Outdated egg!
This is an egg for CHICKEN 4, the unsupported old release. You're almost certainly looking for the CHICKEN 5 version of this egg, if it exists.
If it does not exist, there may be equivalent functionality provided by another egg; have a look at the egg index. Otherwise, please consider porting this egg to the current version of CHICKEN.
Regex-literals
A reader extension providing precompiled regular expression literals of the form #/[a-z0-9]+/i and #r{^/path/(to)/file$}
Examples
Using regular expression literals in the interpreter
Loading regex-literals also loads the regex unit and allows convenient use of regular expression literals as follows:
#;1> (use regex-literals) #;2> #/[A-Za-z0-9]+/ #<regexp> #;3> ,x #/^[a-z0-9]+$/i (regexp "^[a-z0-9]+$" #t #f #f) #;4> (string-match #/^(\d{2}):(\d{2})(..)/ "11:59pm") ("11:59pm" "11" "59" "pm") #;5> (string-split-fields #/[^\s]+/ "the quick brown fox jumps over the lazy dog") ("the" "quick" "brown" "fox" "jumps" "over" "the" "lazy" "dog") #;6> (string-split-fields #r{[^/]+} "/path/to/file") ("path" "to" "file") #;7> (string-substitute #/(\w+)\s+(\w+)/u "\\2, \\1" "John Smith") "Smith, John"
Using regular expression literals with the compiler
Passing a -X regex-literals command-line option to csc allows you to conveniently make use of regular expression literals in your egg or compiled program without making the regex-literals egg a runtime dependency.
(See the php-s11n egg for an example of building with regex-literals.)
Authors
Requires
Reader extensions
This egg installs a reader extension for #\/ that reads a regular expression literal as described below in read-regex-literal, and another reader extension for #\r that works similarly but supports a generalized delimiter syntax as described in read-regex-literal/general.
Note that there are some caveats to using reader extensions when compiling; for more details, refer to the relevant FAQ entry.
Input and output
read-regex-literal
[procedure] (read-regex-literal [PORT])Reads a regular expression literal of the form #/.../ from PORT, which defaults to the value of (current-input-port).
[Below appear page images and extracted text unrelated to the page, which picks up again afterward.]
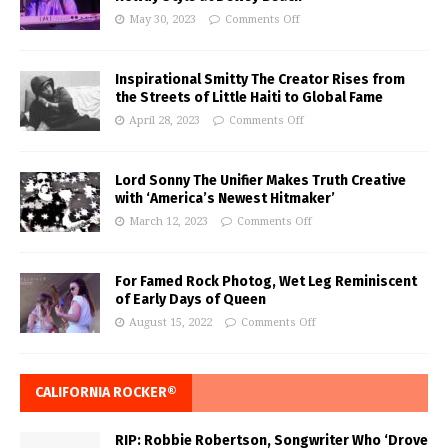
May 30, 2023
Comments Off
Inspirational Smitty The Creator Rises from
the Streets of Little Haiti to Global Fame
April 28, 2023
Comments Off
Lord Sonny The Unifier Makes Truth Creative
with ‘America’s Newest Hitmaker’
March 12, 2023
Comments Off
For Famed Rock Photog, Wet Leg Reminiscent
of Early Days of Queen
August 15, 2022
Comments Off
CALIFORNIA ROCKER®
RIP: Robbie Robertson, Songwriter Who ‘Drove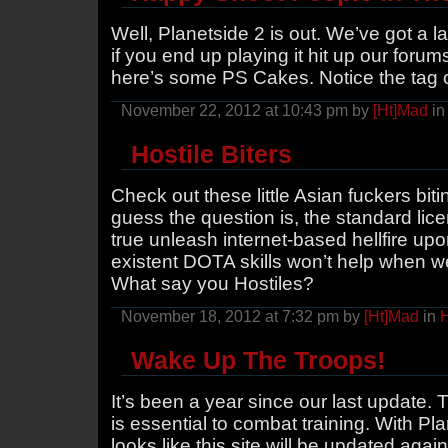
Well, Planetside 2 is out. We’ve got a l
if you end up playing it hit up our forum
here’s some PS Cakes. Notice the tag 
November 22, 2012 at 10:43 pm by
[Ht]Mad
i
Hostile Biters
Check out these little Asian fuckers bi
guess the question is, the standard lice
true unleash internet-based hellfire upo
existent DOTA skills won’t help when we
What say you Hostiles?
November 18, 2012 at 7:32 pm by
[Ht]Mad
in
H
Wake Up The Troops!
It’s been a year since our last update. 
is essential to combat training. With Pl
looks like this site will be updated agai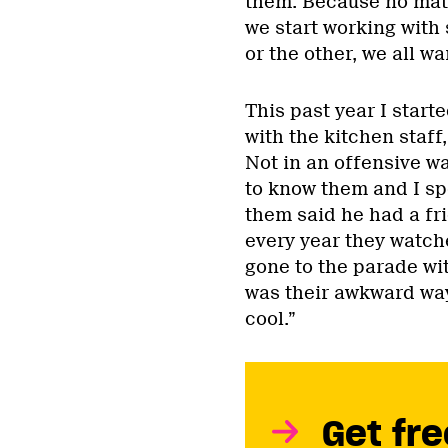
them. Because no matt
we start working with
or the other, we all wa
This past year I star
with the kitchen staff
Not in an offensive wa
to know them and I sp
them said he had a fr
every year they watch
gone to the parade with
was their awkward way
cool.”
Get fre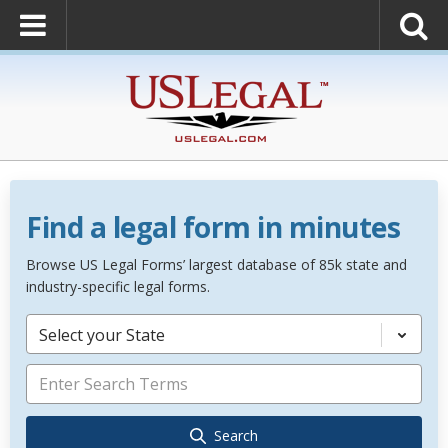
Find a legal form in minutes
Browse US Legal Forms’ largest database of 85k state and
industry-specific legal forms.
Select your State
Search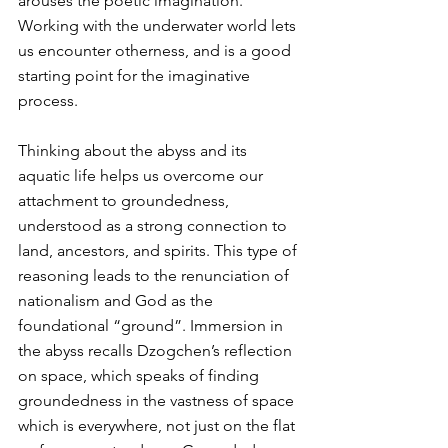
arouses the poetic imagination. 
Working with the underwater world lets 
us encounter otherness, and is a good 
starting point for the imaginative 
process.
Thinking about the abyss and its 
aquatic life helps us overcome our 
attachment to groundedness, 
understood as a strong connection to 
land, ancestors, and spirits. This type of 
reasoning leads to the renunciation of 
nationalism and God as the 
foundational “ground”. Immersion in 
the abyss recalls Dzogchen’s reflection 
on space, which speaks of finding 
groundedness in the vastness of space 
which is everywhere, not just on the flat 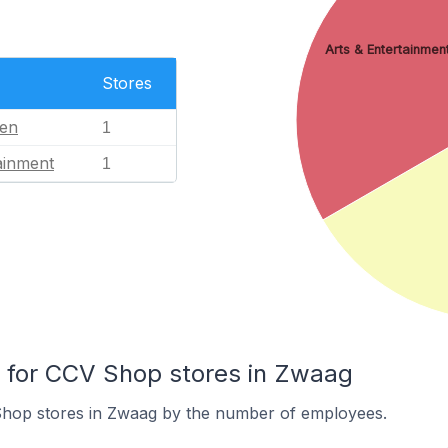
Arts & Entertainmen
Stores
en
1
ainment
1
for CCV Shop stores in Zwaag
hop stores in Zwaag by the number of employees.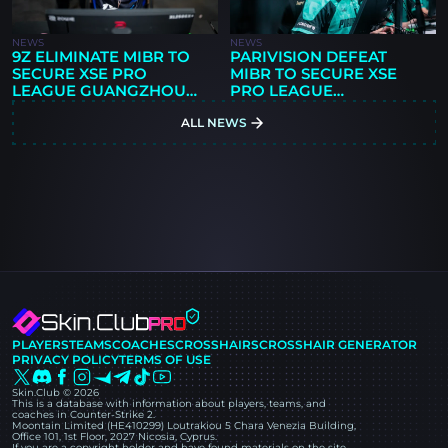
NEWS
NEWS
9Z ELIMINATE MIBR TO
PARIVISION DEFEAT
SECURE XSE PRO
MIBR TO SECURE XSE
LEAGUE GUANGZHOU
PRO LEAGUE
2026 PLAYOFF SPOT
GUANGZHOU 2026
ALL NEWS
PLAYOFF SPOT
PLAYERS
TEAMS
COACHES
CROSSHAIRS
CROSSHAIR GENERATOR
PRIVACY POLICY
TERMS OF USE
Skin.Club © 2026
This is a database with information about players, teams, and
coaches in Counter-Strike 2.
Moontain Limited (HE410299) Loutrakiou 5 Chara Venezia Building,
Office 101, 1st Floor, 2027 Nicosia, Cyprus.
If you are a copyright holder and have found materials on the site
The literal is converted to a precompiled regular expression object using the (regexp) procedure provided by the regex unit.
Regular expression literals may include one or more options that modify the way the pattern matches strings. The options are one or more characters placed immediately after the terminator:
- #/.../i PCRE_CASELESS: case-insensitive mode; the pattern match will ignore the case of letters in the pattern.
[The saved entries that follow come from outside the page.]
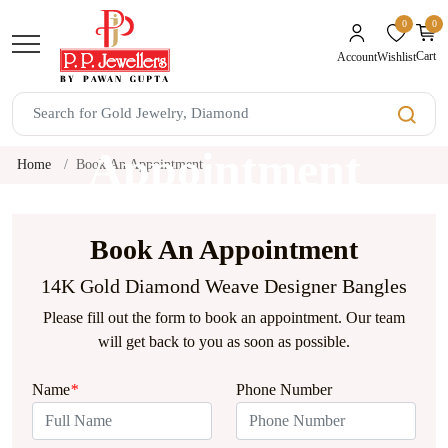
0
0
unread mes
Cart
Wishlist
Account
Book An
Appointment
Home
Book An Appointment
Book An Appointment
14K Gold Diamond Weave Designer Bangles
Please fill out the form to book an appointment. Our team
will get back to you as soon as possible.
Name
*
Phone Number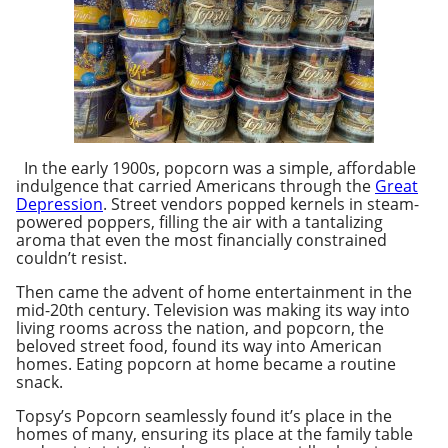
In the early 1900s, popcorn was a simple, affordable
indulgence that carried Americans through the
Great
Depression
. Street vendors popped kernels in steam-
powered poppers, filling the air with a tantalizing
aroma that even the most financially constrained
couldn’t resist.
Then came the advent of home entertainment in the
mid-20th century. Television was making its way into
living rooms across the nation, and popcorn, the
beloved street food, found its way into American
homes. Eating popcorn at home became a routine
snack.
Topsy’s Popcorn seamlessly found it’s place in the
homes of many, ensuring its place at the family table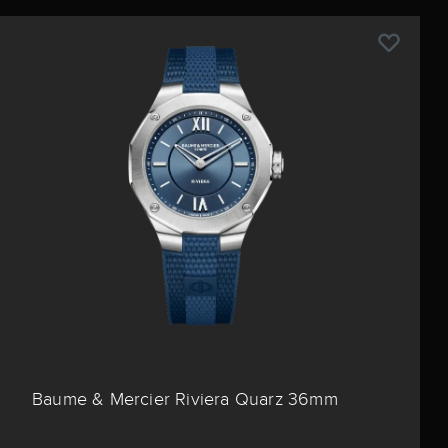
Baume & Mercier Riviera Quarz 36mm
- #/.../x PCRE_EXTENDED: extended mode; complex regular expressions can be difficult to read, so this option allows you to insert spaces, newlines, and comments in the pattern to make it more readable.
- #/.../u PCRE_UTF8: UTF-8 mode; sets the language encoding of the regular expression.
read-regex-literal/general
[procedure] (read-regex-literal/general [PORT])Reads a regular expression literal of the form #r(...) from PORT, which defaults to the value of (current-input-port). This works otherwise similarly to read-regex-literal but supports a generalized delimiter syntax as follows:
- Matching delimiter pairs: #r{...}, #r(...), #r[...] and #r<...>
- Any arbitrary character: #r!...!, #r|...|, #r@...@, and so forth.
License
Copyright (c) 2006-2007 Arto Bendiken. Permission is hereby granted, free of charge, to any person obtaining a copy of this software and associated documentation files (the "Software"), to deal in the Software without restriction, including without limitation the rights to use, copy, modify, merge, publish, distribute, sublicense, and/or sell copies of the Software, and to permit persons to whom the Software is furnished to do so, subject to the following conditions: The above copyright notice and this permission notice shall be included in all copies or substantial portions of the Software. THE SOFTWARE IS PROVIDED "AS IS", WITHOUT WARRANTY OF ANY KIND, EXPRESS OR IMPLIED, INCLUDING BUT NOT LIMITED TO THE WARRANTIES OF MERCHANTABILITY, FITNESS FOR A PARTICULAR PURPOSE AND NONINFRINGEMENT. IN NO EVENT SHALL THE AUTHORS OR COPYRIGHT HOLDERS BE LIABLE FOR ANY CLAIM, DAMAGES OR OTHER LIABILITY, WHETHER IN AN ACTION OF CONTRACT, TORT OR OTHERWISE, ARISING FROM, OUT OF OR IN CONNECTION WITH THE SOFTWARE OR THE USE OR OTHER DEALINGS IN THE SOFTWARE.
Version history
- 1.0.3
- ported to CHICKEN 4 (Thanks to Christian Kellermann)
- 1.0.2
- Support for generalized #r(...) delimiters (by Zbigniew)
- 1.0.1
- Added support for the #/.../i, #/.../x and #/.../u options.
- 1.0.0
- Initial release of the regex-literals egg.